Today, the legacy of Al Andalus is highly contested. While Osama bin Laden and other radicals have called repeatedly for the return of Al Andalus to Muslim hands — that is, for the Islamic reconquest of Spain and implicitly Europe — others look to Al Andalus as an almost utopian era of peaceful coexistence among Christians, Muslims and Jews.

The city also has a rich Jewish history. Maimonides, the 12th-century Jewish polymath philosopher, was born in Córdoba, in a modest white house in the Judería, now a tourist area where the local Jewish population lived before Ferdinand and Isabella expelled the Jews from the Iberian Peninsula in 1492.

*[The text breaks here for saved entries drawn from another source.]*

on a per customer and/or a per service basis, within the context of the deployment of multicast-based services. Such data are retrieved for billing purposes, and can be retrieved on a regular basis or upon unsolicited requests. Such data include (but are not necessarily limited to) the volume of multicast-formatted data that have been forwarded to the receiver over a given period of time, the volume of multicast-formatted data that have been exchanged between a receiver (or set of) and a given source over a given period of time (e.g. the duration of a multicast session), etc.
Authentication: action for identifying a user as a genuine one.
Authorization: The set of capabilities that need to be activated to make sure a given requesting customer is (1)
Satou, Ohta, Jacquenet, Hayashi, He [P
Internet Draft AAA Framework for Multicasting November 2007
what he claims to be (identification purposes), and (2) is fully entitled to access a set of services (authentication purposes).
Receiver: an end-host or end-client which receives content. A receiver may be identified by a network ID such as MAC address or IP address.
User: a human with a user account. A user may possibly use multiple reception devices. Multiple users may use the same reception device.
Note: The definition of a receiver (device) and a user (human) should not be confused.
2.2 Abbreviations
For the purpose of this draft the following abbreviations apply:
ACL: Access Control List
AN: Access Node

In the following century, when Spain's Catholic rulers took to destroying Muslim and Jewish places of worship, the Hapsburg emperor Charles V is said to have been so captivated by the beauty of the Córdoba monument that he ordered its preservation.

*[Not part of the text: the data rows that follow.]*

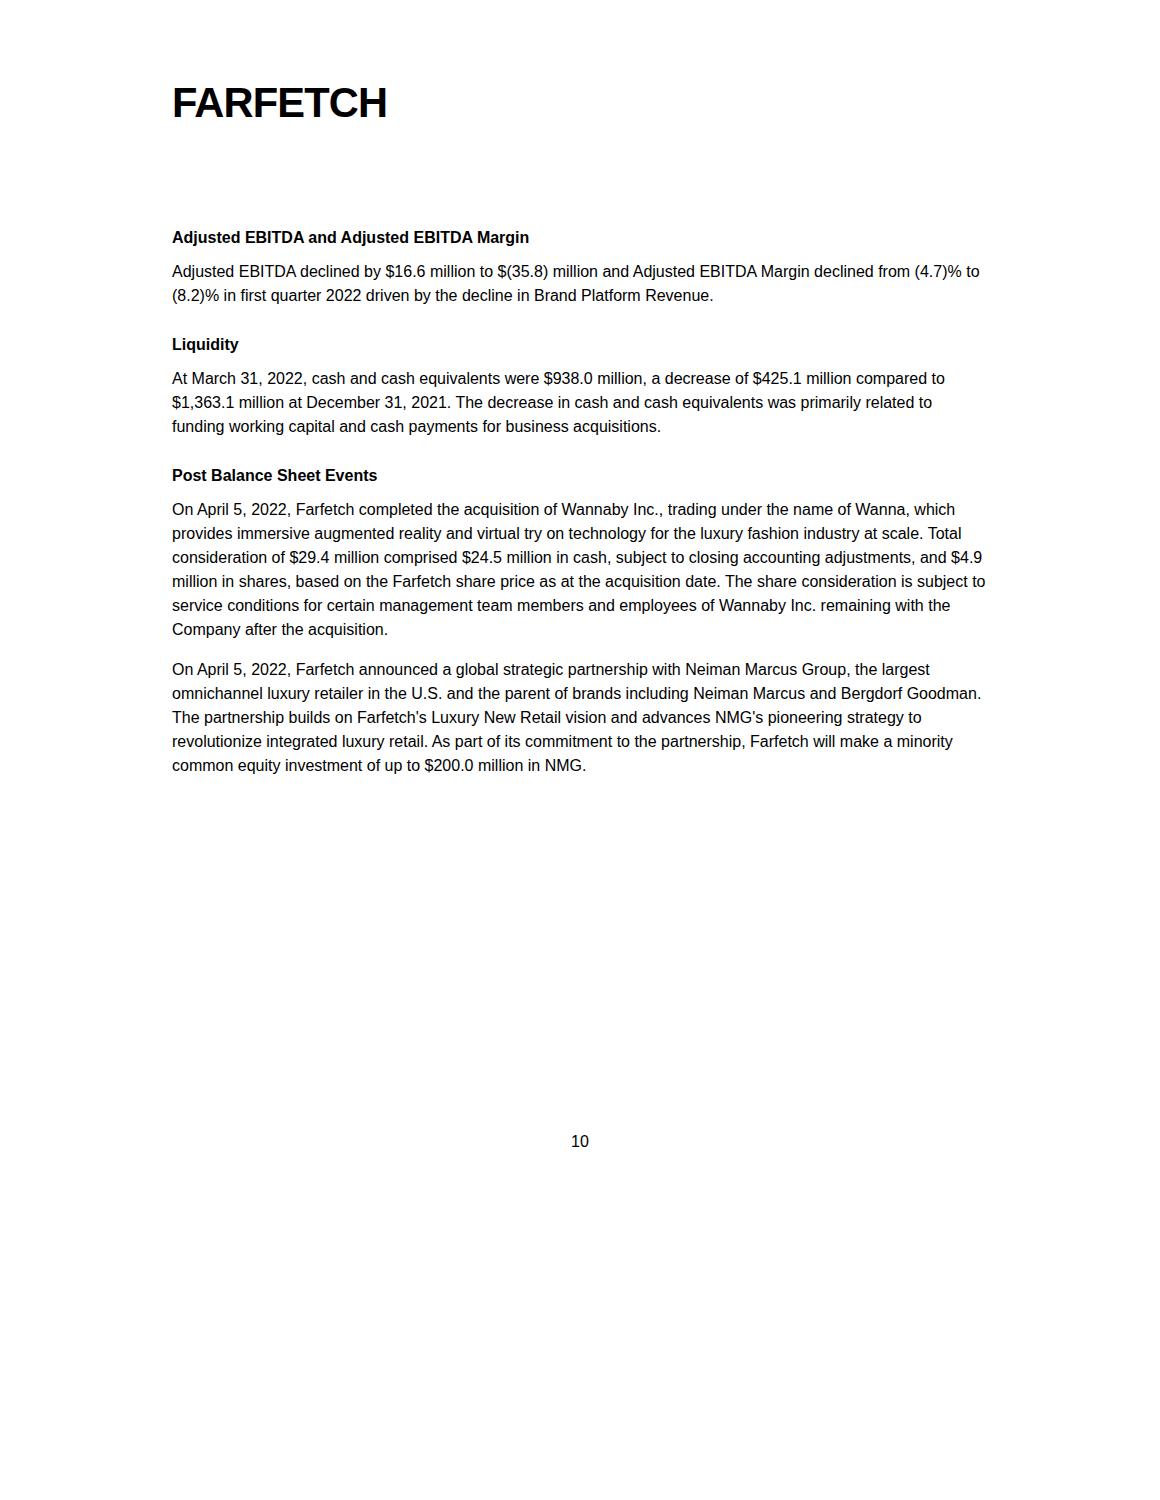FARFETCH
Adjusted EBITDA and Adjusted EBITDA Margin
Adjusted EBITDA declined by $16.6 million to $(35.8) million and Adjusted EBITDA Margin declined from (4.7)% to (8.2)% in first quarter 2022 driven by the decline in Brand Platform Revenue.
Liquidity
At March 31, 2022, cash and cash equivalents were $938.0 million, a decrease of $425.1 million compared to $1,363.1 million at December 31, 2021. The decrease in cash and cash equivalents was primarily related to funding working capital and cash payments for business acquisitions.
Post Balance Sheet Events
On April 5, 2022, Farfetch completed the acquisition of Wannaby Inc., trading under the name of Wanna, which provides immersive augmented reality and virtual try on technology for the luxury fashion industry at scale. Total consideration of $29.4 million comprised $24.5 million in cash, subject to closing accounting adjustments, and $4.9 million in shares, based on the Farfetch share price as at the acquisition date. The share consideration is subject to service conditions for certain management team members and employees of Wannaby Inc. remaining with the Company after the acquisition.
On April 5, 2022, Farfetch announced a global strategic partnership with Neiman Marcus Group, the largest omnichannel luxury retailer in the U.S. and the parent of brands including Neiman Marcus and Bergdorf Goodman. The partnership builds on Farfetch's Luxury New Retail vision and advances NMG's pioneering strategy to revolutionize integrated luxury retail. As part of its commitment to the partnership, Farfetch will make a minority common equity investment of up to $200.0 million in NMG.
10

"The Córdoba monument is a lesson in universalism, in how cultures and religions can meet and co-exist," said Isabel Romero, the spokeswoman for Córdoba's local Islamic association. Much to the diocese's displeasure, the group wants the diocese to create a space in the cathedral for Muslim worship. "It would be an exemplary gesture," Ms. Romero said.

In another complex twist, indicative of the historical ironies at work in today's Spain, Ms. Romero is a Catholic convert to Islam — as are 300,000 out of Spain's 2.2 million Muslims.

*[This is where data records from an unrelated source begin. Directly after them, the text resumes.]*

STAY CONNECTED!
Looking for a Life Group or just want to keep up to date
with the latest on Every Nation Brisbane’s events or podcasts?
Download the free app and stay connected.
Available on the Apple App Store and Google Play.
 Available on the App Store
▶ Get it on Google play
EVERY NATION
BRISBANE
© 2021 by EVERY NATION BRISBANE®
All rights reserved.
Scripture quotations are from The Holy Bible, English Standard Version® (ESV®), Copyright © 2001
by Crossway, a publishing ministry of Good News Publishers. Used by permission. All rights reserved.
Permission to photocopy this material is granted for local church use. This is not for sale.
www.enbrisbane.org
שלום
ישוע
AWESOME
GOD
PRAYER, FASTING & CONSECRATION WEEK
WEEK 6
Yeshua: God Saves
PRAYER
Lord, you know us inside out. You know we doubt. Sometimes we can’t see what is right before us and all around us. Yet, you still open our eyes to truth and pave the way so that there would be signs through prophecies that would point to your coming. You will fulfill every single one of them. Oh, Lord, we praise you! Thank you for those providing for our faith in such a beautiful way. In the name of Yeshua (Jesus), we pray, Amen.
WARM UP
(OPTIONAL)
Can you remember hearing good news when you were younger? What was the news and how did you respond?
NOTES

This week, a judge in Córdoba charged eight Austrian Muslims with disturbing the peace when they entered the monument in small groups on Good Friday this year, began to pray loudly and scuffled with security guards and local police officers who tried to stop them.

Meanwhile, a group called the Association of Muslims of Córdoba, which represents others among the 2,500 Muslims in this city of more than 300,000 people, says it has no intention of seeking the right for its members to pray in the mosque-cathedral.

"No, no, no," said Kamel Mekhelef, the secretary of the association, whose members pray in a mosque in Córdoba built in the 1940s by North African soldiers who fought for Franco. "To ask for shared worship is to fan the flames, to force the question and raise tensions," Mr. Mekhelef added.

But he said that he and his group were vehemently opposed to the bishop's suggestion of removing the word "mosque" from local signs.

"It's a tendency that I feel across Spain, a certain inclination to want to cancel anything related to Islamic Spanish history," he said.

Local officials say they have no intention of changing the signs. "The bishop's statement creates an unnecessary and useless polemic," said the mayor of Córdoba, Andrés Ocaña, from the United Left party. "It has no support among people, and obviously not among politicians, not even from the Popular Party," he added, referring to the center-right opposition.

A spokesman for the diocese, Juan José Jiménez Güeto, said the bishop declined to elaborate beyond his published remarks.

On a recent afternoon, visitors to the monument, standing beneath the rows of orange trees and clever irrigation canals in its courtyard, appeared split. "It's a cathedral and should be called a cathedral," said Daniel Ramírez, who was visiting from Seville. "It's not a question of terms; it's a question of our culture."

His friend Celestino González from Málaga disagreed. "It's a mosque," Mr. González said, pointing to the Islamic architecture. "I'm not practicing, and I don't see any problem in combining the two names. For me it's the same thing."

As Conchi Bello stood in the doorway to her house nearby, she said the debate was purely academic. "For us, for everyone in Córdoba, it's normal to give tourists directions to the mosque," Ms. Bello said. "We're not offended. On the contrary, it's a nice example of the history of our land."